In Phase I, over 400 participants–including examiners, lawyers, judges, and law school faculty–engaged in “listening sessions” where they were asked to provide their feedback on the bar exam.
Phase II was a “national practice analysis to provide empirical data on the job activities of newly licensed lawyers.” Newly licensed lawyers (NLLs) were defined as those who had been licensed for three years or less. Both NLLs and lawyers who had been licensed for longer than three years were asked to participate in a survey articulating what tasks were frequently performed by NLLs, and what knowledge and skills those tasks required.

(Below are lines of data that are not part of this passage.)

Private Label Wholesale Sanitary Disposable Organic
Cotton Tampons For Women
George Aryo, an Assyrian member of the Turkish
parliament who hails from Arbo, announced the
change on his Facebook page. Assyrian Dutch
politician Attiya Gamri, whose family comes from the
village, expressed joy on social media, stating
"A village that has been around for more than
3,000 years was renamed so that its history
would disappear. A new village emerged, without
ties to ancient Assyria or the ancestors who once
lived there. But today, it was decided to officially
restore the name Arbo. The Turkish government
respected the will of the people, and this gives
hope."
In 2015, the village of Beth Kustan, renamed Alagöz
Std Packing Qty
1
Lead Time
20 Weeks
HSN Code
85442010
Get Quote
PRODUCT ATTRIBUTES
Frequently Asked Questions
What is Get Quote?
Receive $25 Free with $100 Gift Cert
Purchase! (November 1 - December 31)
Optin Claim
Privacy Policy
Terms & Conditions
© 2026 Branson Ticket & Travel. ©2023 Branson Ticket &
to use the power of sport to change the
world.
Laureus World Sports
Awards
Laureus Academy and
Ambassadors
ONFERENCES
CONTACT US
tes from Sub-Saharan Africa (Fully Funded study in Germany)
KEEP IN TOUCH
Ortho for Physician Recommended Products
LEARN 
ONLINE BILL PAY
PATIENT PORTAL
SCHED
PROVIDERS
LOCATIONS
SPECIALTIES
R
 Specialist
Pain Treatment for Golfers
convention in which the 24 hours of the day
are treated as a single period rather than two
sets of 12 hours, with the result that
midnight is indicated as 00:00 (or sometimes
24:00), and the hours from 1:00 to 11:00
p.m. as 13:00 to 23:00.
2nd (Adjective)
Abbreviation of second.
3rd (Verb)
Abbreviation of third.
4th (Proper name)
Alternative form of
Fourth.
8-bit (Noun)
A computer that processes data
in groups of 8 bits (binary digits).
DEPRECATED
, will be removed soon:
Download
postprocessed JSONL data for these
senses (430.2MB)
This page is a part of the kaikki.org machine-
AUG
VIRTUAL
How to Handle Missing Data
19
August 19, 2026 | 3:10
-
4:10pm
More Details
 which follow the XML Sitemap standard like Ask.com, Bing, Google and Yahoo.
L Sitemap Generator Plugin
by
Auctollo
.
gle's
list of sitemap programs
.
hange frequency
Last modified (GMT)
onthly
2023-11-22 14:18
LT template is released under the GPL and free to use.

Phase III, scheduled for completion by the end of 2020, will combine the results of the earlier phases and create updated recommendations for future bar exams.
If everyone passes the bar exam, what’s the point?
With few exceptions—such as in California where barely 29% of first-time takers pass the bar—most people who attempt to pass the bar exam do so. Some numbers place the passage rate as high as 90% of those who try to pass the test do so.
There have been a number of empirical studies to back up these assertions, such as Jane Bambauer’s 2009 article that has made the rounds in many circles.
In Bambauer’s study, she draws attention to who is able to pass the bar on the first attempt, and who isn’t. While her data ultimately focuses on the demographics and cultural differences in test-takers, her overall point remains valid: if anyone who can afford to enroll in expensive prep classes and forego months’ of lost time at a job, can pass the bar, then isn’t it testing students’ economic standing more than their academic abilities?
Alternative approaches to the bar exam
The result of conversations related to data like Bambauer’s is an ongoing debate of why we need the bar exam, and how it could look different. Some have called for it to be rolled into the final semester of law school, so that the law degree itself can take on more authority and utility. Still others have called for the exam to be dropped altogether.
We won’t know the final results of the aforementioned NCBE study until later in 2020. The concerns and suggestions included in the NCBE’s Testing Task Force Executive Summary for Phase I can give us an idea of what changes might be proposed, putting us in a better position to focus on what (if any) alternatives are needed. Some of preliminary feedback has included:
- Less testing on rules (which the modern attorney will often look up during practice rather than relying on memory) and more emphasis on “lawyering skills”: the critical thinking, analysis, and communication skills necessary to the legal profession.
- Spreading out the testing process, rather than maintaining it as a multi-day event. One suggestion of how this could work included holding the MBE (which is more knowledge-based) while test takers are still in the school, and reworking the MPT to be held post-graduation as a more skill-based exam.
- Consideration of a universal passing score for the Univeral Bar Exam (UBE), which is a combination of the MEE, MPT, and MBE culminating in a score that can be transferred between UBE jurisdictions. Currently, jurisdictions set their own passing scores- meaning that someone can pass in one jurisdiction, but not another.
Implementation of any of these changes would result in a very different testing experience for future attorneys, and could potentially increase pass rates. To quote Above the Law’s article, The Future of the Bar Exam, “The only fair reason to limit licensure to those who pass the bar is to protect the public. If the bar exam does not measure minimum competence, it needs to change or be eliminated. Fortunately the NCBE seems poised to oversee that change in the near future.”
Potential changes to the bar exam are one of many variables facing today’s future lawyers. With online classes, remote or canceled internships, and an economy shaken by COVID-19, the future is hard to predict, but we at Smokeball look forward to innovating along with the legal profession every step of the way.